◆ Istruzioni di lavoro:
#1 Rispondi a queste domande sul brano relativo al movimento di protesta:
(a) Quale esigenza molto banale viene citata come esempio della particolarità della vertenza?
(b) Quale pretesa, secondo il brano, deve essere ritenuta legittima?
(c) Che cosa non giustifica l'adesione a una causa per un qualcosa a lungo termine?
#2 Elenca tutte le parole con apostrofo che compaiono nel brano relativo al movimento di protesta, nell'ordine in cui appaiono.

◆ Brano proposto:
━━━━━━━━━━
Del resto crediamo che rendersi conto della specificità della situazione sia un valore aggiunto piuttosto che mirare a chissà quale obiettivo di unità che spesso rimane molto vago e non deriva da un’analisi approfondita. La vertenza è particolare, ci sono in ballo delle esigenze anche molto banali come avere la possibilità di studiare in un luogo apposito invece che stare all’aperto, per esempio. La volontà di portare avanti una critica netta contro il governo è certa, però all’interno di questo movimento ci sentiamo di dare voce e pari stima anche a coloro che semplicemente percepiscono determinate problematiche e decidono di mobilitarsi per queste, a tutti quelli che non mirano a “cambiare il mondo” ma che banalmente chiedono di non dover cambiare loro. Stare in biblioteca a studiare, ad esempio, è una pretesa che deve essere ritenuta legittima! Oltre al fatto che le cose cambiano velocemente, spingersi a guardare sempre oltre senza riuscire a gestire tutti gli eventi che ci piombano addosso e che ci riguardano affossa la protesta perché delle soluzioni, anche nell’immediato, vanno trovate: l’adesione a una causa per un qualcosa a lungo termine non giustifica l’accettazione di un presente che è già distopico.
━━━━━━━━━━
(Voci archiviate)
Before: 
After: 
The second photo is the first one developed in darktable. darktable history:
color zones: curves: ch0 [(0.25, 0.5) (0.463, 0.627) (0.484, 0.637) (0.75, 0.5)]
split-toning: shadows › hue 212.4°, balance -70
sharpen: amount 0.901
━━━━━━━━━━
◆ Elenco soluzioni:
#1
(a) Avere la possibilità di studiare in un luogo apposito invece che stare all'aperto.
(b) Stare in biblioteca a studiare.
(c) L'accettazione di un presente che è già distopico.

#2 un’analisi, all’aperto, all’interno, nell’immediato, l’adesione, l’accettazione